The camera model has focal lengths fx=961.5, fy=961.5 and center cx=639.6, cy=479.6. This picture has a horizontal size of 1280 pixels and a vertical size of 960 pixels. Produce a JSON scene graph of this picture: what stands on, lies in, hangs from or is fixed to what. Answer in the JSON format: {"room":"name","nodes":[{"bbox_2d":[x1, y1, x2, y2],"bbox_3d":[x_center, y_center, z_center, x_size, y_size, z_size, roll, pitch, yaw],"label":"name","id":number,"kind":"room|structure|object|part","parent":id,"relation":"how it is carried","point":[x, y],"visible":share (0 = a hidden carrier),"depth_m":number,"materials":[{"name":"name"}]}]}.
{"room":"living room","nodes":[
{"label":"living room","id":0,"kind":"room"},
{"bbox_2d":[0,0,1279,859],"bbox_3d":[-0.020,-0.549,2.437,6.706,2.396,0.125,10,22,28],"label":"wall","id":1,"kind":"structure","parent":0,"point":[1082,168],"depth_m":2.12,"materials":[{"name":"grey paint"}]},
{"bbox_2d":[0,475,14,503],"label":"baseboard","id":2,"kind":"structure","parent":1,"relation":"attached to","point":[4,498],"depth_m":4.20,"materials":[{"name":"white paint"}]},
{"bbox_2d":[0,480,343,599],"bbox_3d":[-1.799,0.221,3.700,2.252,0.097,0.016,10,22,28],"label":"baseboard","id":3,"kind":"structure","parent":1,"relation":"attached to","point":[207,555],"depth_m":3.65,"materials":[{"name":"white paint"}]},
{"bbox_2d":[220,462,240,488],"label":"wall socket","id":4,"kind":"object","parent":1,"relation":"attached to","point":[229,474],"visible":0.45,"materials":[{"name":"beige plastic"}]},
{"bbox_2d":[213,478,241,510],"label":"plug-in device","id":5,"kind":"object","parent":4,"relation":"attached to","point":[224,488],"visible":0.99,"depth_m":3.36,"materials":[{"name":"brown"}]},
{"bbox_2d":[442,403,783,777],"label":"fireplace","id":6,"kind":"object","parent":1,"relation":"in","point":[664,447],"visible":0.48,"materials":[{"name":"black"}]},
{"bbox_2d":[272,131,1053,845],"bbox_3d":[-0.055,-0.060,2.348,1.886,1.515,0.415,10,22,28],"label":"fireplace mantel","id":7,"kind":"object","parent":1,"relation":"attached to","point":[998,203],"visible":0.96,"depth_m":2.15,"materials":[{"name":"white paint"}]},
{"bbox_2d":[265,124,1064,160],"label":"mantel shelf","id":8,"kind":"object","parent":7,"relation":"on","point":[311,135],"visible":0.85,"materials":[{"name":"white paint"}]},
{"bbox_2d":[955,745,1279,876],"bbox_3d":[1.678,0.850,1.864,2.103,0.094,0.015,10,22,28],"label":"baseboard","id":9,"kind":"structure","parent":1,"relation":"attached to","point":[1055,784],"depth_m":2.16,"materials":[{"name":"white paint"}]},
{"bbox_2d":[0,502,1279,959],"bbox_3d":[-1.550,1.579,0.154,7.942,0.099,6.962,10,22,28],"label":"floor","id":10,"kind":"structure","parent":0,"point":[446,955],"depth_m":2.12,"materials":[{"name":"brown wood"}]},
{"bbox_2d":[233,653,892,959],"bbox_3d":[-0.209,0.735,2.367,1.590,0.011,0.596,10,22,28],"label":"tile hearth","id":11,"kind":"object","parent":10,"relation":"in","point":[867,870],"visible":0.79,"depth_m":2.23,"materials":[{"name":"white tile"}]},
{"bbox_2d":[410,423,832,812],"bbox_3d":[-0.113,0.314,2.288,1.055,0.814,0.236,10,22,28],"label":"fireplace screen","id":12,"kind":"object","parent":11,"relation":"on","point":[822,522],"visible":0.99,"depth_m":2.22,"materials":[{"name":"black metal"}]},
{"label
====================
● **Prompt**
All of the material must be given again, exactly as it appears above.

● **Solved exercise**
The camera model has focal lengths fx=961.5, fy=961.5 and center cx=639.6, cy=479.6. This picture has a horizontal size of 1280 pixels and a vertical size of 960 pixels. Produce a JSON scene graph of this picture: what stands on, lies in, hangs from or is fixed to what. Answer in the JSON format: {"room":"name","nodes":[{"bbox_2d":[x1, y1, x2, y2],"bbox_3d":[x_center, y_center, z_center, x_size, y_size, z_size, roll, pitch, yaw],"label":"name","id":number,"kind":"room|structure|object|part","parent":id,"relation":"how it is carried","point":[x, y],"visible":share (0 = a hidden carrier),"depth_m":number,"materials":[{"name":"name"}]}]}.
{"room":"living room","nodes":[
{"label":"living room","id":0,"kind":"room"},
{"bbox_2d":[0,0,1279,859],"bbox_3d":[-0.020,-0.549,2.437,6.706,2.396,0.125,10,22,28],"label":"wall","id":1,"kind":"structure","parent":0,"point":[1082,168],"depth_m":2.12,"materials":[{"name":"grey paint"}]},
{"bbox_2d":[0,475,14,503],"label":"baseboard","id":2,"kind":"structure","parent":1,"relation":"attached to","point":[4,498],"depth_m":4.20,"materials":[{"name":"white paint"}]},
{"bbox_2d":[0,480,343,599],"bbox_3d":[-1.799,0.221,3.700,2.252,0.097,0.016,10,22,28],"label":"baseboard","id":3,"kind":"structure","parent":1,"relation":"attached to","point":[207,555],"depth_m":3.65,"materials":[{"name":"white paint"}]},
{"bbox_2d":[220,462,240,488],"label":"wall socket","id":4,"kind":"object","parent":1,"relation":"attached to","point":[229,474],"visible":0.45,"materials":[{"name":"beige plastic"}]},
{"bbox_2d":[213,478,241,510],"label":"plug-in device","id":5,"kind":"object","parent":4,"relation":"attached to","point":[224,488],"visible":0.99,"depth_m":3.36,"materials":[{"name":"brown"}]},
{"bbox_2d":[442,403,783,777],"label":"fireplace","id":6,"kind":"object","parent":1,"relation":"in","point":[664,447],"visible":0.48,"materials":[{"name":"black"}]},
{"bbox_2d":[272,131,1053,845],"bbox_3d":[-0.055,-0.060,2.348,1.886,1.515,0.415,10,22,28],"label":"fireplace mantel","id":7,"kind":"object","parent":1,"relation":"attached to","point":[998,203],"visible":0.96,"depth_m":2.15,"materials":[{"name":"white paint"}]},
{"bbox_2d":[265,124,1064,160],"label":"mantel shelf","id":8,"kind":"object","parent":7,"relation":"on","point":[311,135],"visible":0.85,"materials":[{"name":"white paint"}]},
{"bbox_2d":[955,745,1279,876],"bbox_3d":[1.678,0.850,1.864,2.103,0.094,0.015,10,22,28],"label":"baseboard","id":9,"kind":"structure","parent":1,"relation":"attached to","point":[1055,784],"depth_m":2.16,"materials":[{"name":"white paint"}]},
{"bbox_2d":[0,502,1279,959],"bbox_3d":[-1.550,1.579,0.154,7.942,0.099,6.962,10,22,28],"label":"floor","id":10,"kind":"structure","parent":0,"point":[446,955],"depth_m":2.12,"materials":[{"name":"brown wood"}]},
{"bbox_2d":[233,653,892,959],"bbox_3d":[-0.209,0.735,2.367,1.590,0.011,0.596,10,22,28],"label":"tile hearth","id":11,"kind":"object","parent":10,"relation":"in","point":[867,870],"visible":0.79,"depth_m":2.23,"materials":[{"name":"white tile"}]},
{"bbox_2d":[410,423,832,812],"bbox_3d":[-0.113,0.314,2.288,1.055,0.814,0.236,10,22,28],"label":"fireplace screen","id":12,"kind":"object","parent":11,"relation":"on","point":[822,522],"visible":0.99,"depth_m":2.22,"materials":[{"name":"black metal"}]},
{"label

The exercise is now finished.